I am currently working on a DataImport script, which is intended to move data from one database to another. The main problem I have come across is that the table in question contains a lot of duplicate records, with the duplicate fields being Product Code, Language, Legislation, Brand Name, Formula and Version, i.e we might have the following in the database:
My Test Product, English, UK, Test Brand, Test Formula, 1 (ID 1 - not included in group by)
My Test Product, English, UK, Test Brand, Test Formula, 1 (ID 2 - not included in group by)
My Test Product, English, UK, Test Brand, Test Formula, 1 (ID 3 - not included in group by)
My Test Product, English, UK, Test Brand, Test Formula, 1 (ID 4 - not included in group by)
As you can see these records are identical in every way. My problem is, that as part of the data load script I wish to delete records with IDs of 1, 2 and 3 whilst retaining the record with the ID of 4 as this will be the most up-to-date record and hence the one I wish to keep.
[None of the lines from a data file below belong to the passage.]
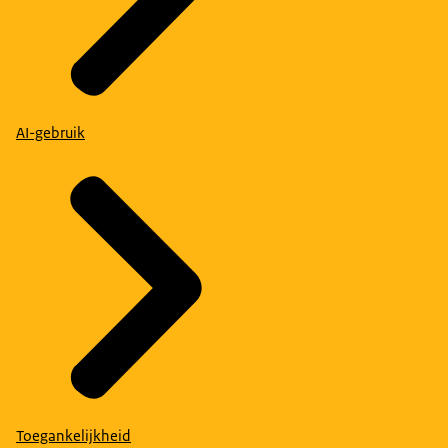
AI-gebruik
Toegankelijkheid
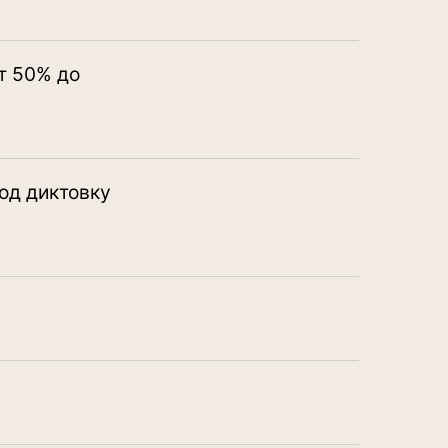
от 50% до
под диктовку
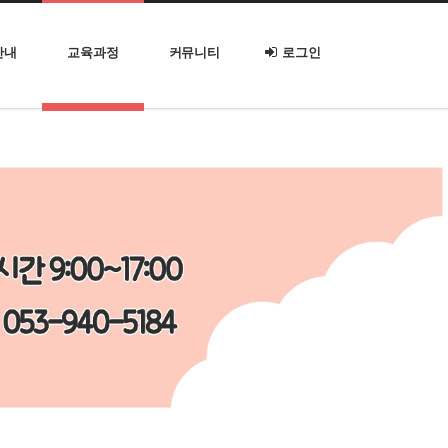
안내
교육과정
커뮤니티
로그인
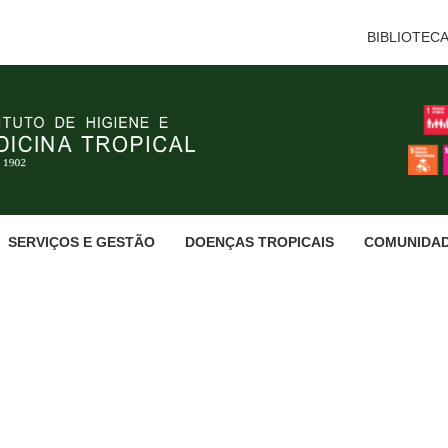
BIBLIOTEC
SERVIÇOS E GESTÃO
DOENÇAS TROPICAIS
COMUNIDA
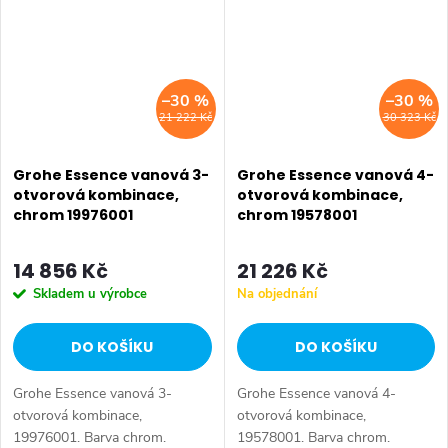
–30 %
–30 %
21 222 Kč
30 323 Kč
Grohe Essence vanová 3-
Grohe Essence vanová 4-
otvorová kombinace,
otvorová kombinace,
chrom 19976001
chrom 19578001
14 856 Kč
21 226 Kč
Skladem u výrobce
Na objednání
DO KOŠÍKU
DO KOŠÍKU
Grohe Essence vanová 3-
Grohe Essence vanová 4-
otvorová kombinace,
otvorová kombinace,
19976001. Barva chrom.
19578001. Barva chrom.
To do this, I have written a T-SQL script as follows:
-- get the list of items where there is at least one duplicate
DECLARE cDuplicateList CURSOR FOR
SELECT productcode, languageid, legislationid, brandName, versionnumber, formulaid
FROM allproducts
GROUP BY productcode, languageid, legislationid, brandName, versionnumber, formulaid
HAVING COUNT (*) > 1
OPEN cDuplicateList
FETCH cDuplicateList INTO @productCode, @languageId, @legislationId, @brandName, @versionNumber, @formulaId
-- while there are still duplicates
WHILE @@FETCH_STATUS=0
BEGIN
-- delete from the table where the product ID is in the sub-query, which contains all
-- of the records apart from the last one
DELETE FROM AllProducts
WHERE productId IN
(
SELECT productId
FROM allProducts
WHERE productCode = @productCode
AND (languageId = @languageId OR @languageId IS NULL)
AND (legislationId = @legislationId OR @legislationId IS NULL)
AND (brandName = @brandName OR @brandName IS NULL)
AND (versionNumber = @versionNumber OR @versionNumber IS NULL)
AND (formulaId = @formulaId OR @formulaId IS NULL)
EXCEPT
SELECT TOP 1 productId
FROM allProducts
WHERE productCode = @productCode
AND (languageId = @languageId OR @languageId IS NULL)
AND (legislationId = @legislationId OR @legislationId IS NULL)
AND (brandName = @brandName OR @brandName IS NULL)
AND (versionNumber = @versionNumber OR @versionNumber IS NULL)
AND (formulaId = @formulaId OR @formulaId IS NULL)
)
FETCH cDuplicateList INTO @productCode, @languageId, @legislationId, @brandName, @versionNumber, @formulaId
END
Now, this does work - its just incredibly slow and I can't think of any easy way to make it faster. Does anyone have any ideas how I can maintain the same functionality but make it run faster?